Extracted text |
After the API levels dropped to acceptable levels, the state of emergency was later removed on August 13.
By August 13, 2005, air quality and visibility returned to normal in Kuala Lumpur, as the haze moved northwards to the states of Perlis, Kedah and Penang, according to the Department of Environment (JAS) API reading. On August 16th, air quality throughout Malaysia had returned to normal according to JAS statistics, as the haze was blown further northwards into Thailand.
Kuala Lumpur International Airport was unaffected during the hazy period but flights for non-ILS equipped planes from Subang airport were suspended until conditions cleared on August 13th.
Cloud seeding operations using RMAF C-130s were used throughout Malaysia, although the haze had moved north of Malaysia into Thailand.
Malaysia's Environment Minister, Adenan Satem, and Commodities Minister, Peter Chin, met with Indonesia's forestry minister and officials from its environment ministry in Medan. Malaysia had sent 125 firefighters while Australia had sent 12 bushfire experts to fight Indonesia's estimated more than a thousand forest and scrub fires (estimate reached by counting hotspots greater than 1km on satellite imagery, example of such an image shown below).

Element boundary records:

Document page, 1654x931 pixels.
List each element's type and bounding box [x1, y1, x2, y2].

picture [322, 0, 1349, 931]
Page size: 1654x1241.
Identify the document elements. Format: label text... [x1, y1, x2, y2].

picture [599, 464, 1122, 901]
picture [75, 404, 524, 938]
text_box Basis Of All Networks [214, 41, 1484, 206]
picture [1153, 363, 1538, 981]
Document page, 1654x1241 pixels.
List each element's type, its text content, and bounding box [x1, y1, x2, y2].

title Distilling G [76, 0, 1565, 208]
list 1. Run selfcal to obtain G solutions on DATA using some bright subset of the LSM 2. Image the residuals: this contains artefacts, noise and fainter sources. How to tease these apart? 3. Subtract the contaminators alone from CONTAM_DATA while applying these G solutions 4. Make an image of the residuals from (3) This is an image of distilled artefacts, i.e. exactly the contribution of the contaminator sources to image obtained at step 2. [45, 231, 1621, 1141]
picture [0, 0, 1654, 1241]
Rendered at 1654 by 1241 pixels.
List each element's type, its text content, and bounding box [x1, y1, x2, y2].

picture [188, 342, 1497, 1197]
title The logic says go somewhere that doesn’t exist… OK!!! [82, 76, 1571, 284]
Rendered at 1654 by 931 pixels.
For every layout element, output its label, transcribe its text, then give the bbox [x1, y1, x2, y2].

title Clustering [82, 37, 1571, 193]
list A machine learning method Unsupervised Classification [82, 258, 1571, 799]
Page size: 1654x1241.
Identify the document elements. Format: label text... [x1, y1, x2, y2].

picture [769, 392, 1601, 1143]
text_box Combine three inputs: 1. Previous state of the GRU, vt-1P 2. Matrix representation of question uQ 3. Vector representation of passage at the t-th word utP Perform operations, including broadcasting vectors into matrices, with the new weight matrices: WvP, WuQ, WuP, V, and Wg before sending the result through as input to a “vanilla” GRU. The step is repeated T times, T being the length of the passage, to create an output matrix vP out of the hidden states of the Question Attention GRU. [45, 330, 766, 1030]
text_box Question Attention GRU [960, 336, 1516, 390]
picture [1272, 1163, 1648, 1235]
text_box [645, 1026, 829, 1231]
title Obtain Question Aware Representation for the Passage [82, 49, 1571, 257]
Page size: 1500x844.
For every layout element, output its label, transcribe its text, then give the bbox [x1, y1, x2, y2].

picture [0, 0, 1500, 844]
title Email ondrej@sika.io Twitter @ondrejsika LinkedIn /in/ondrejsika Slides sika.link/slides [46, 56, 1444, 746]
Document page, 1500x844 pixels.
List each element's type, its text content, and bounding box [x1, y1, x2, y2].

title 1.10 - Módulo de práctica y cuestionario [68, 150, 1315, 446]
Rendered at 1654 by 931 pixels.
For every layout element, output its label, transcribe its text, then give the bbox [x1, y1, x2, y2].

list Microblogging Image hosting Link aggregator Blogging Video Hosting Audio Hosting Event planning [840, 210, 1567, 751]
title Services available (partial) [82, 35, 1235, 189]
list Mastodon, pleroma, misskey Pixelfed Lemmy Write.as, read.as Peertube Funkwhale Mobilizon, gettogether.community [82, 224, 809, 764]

Directives |
a – Which countries are named in the text on the 2005 haze in Malaysia?
b – Continue the text on the 2005 haze in Malaysia from where it stops.

Results for each task |
a – Malaysia, Thailand, Indonesia, Australia

b –
Other nations pledged aid to Indonesia, including an offer from Singapore of planes for cloud seeding. Japan, Korea and Thailand also offered help.
On August 22, Malaysia extended its cloud seeding operations to include Indonesia, as requested by Indonesia.
The haze made a brief return on September 11.
The air pollutant index readings (API) were released for the first time by the Malaysian government since 1997. Up to date readings are now available for the 51 sites monitored automatically and continuously via the Department of Environment, Malaysia.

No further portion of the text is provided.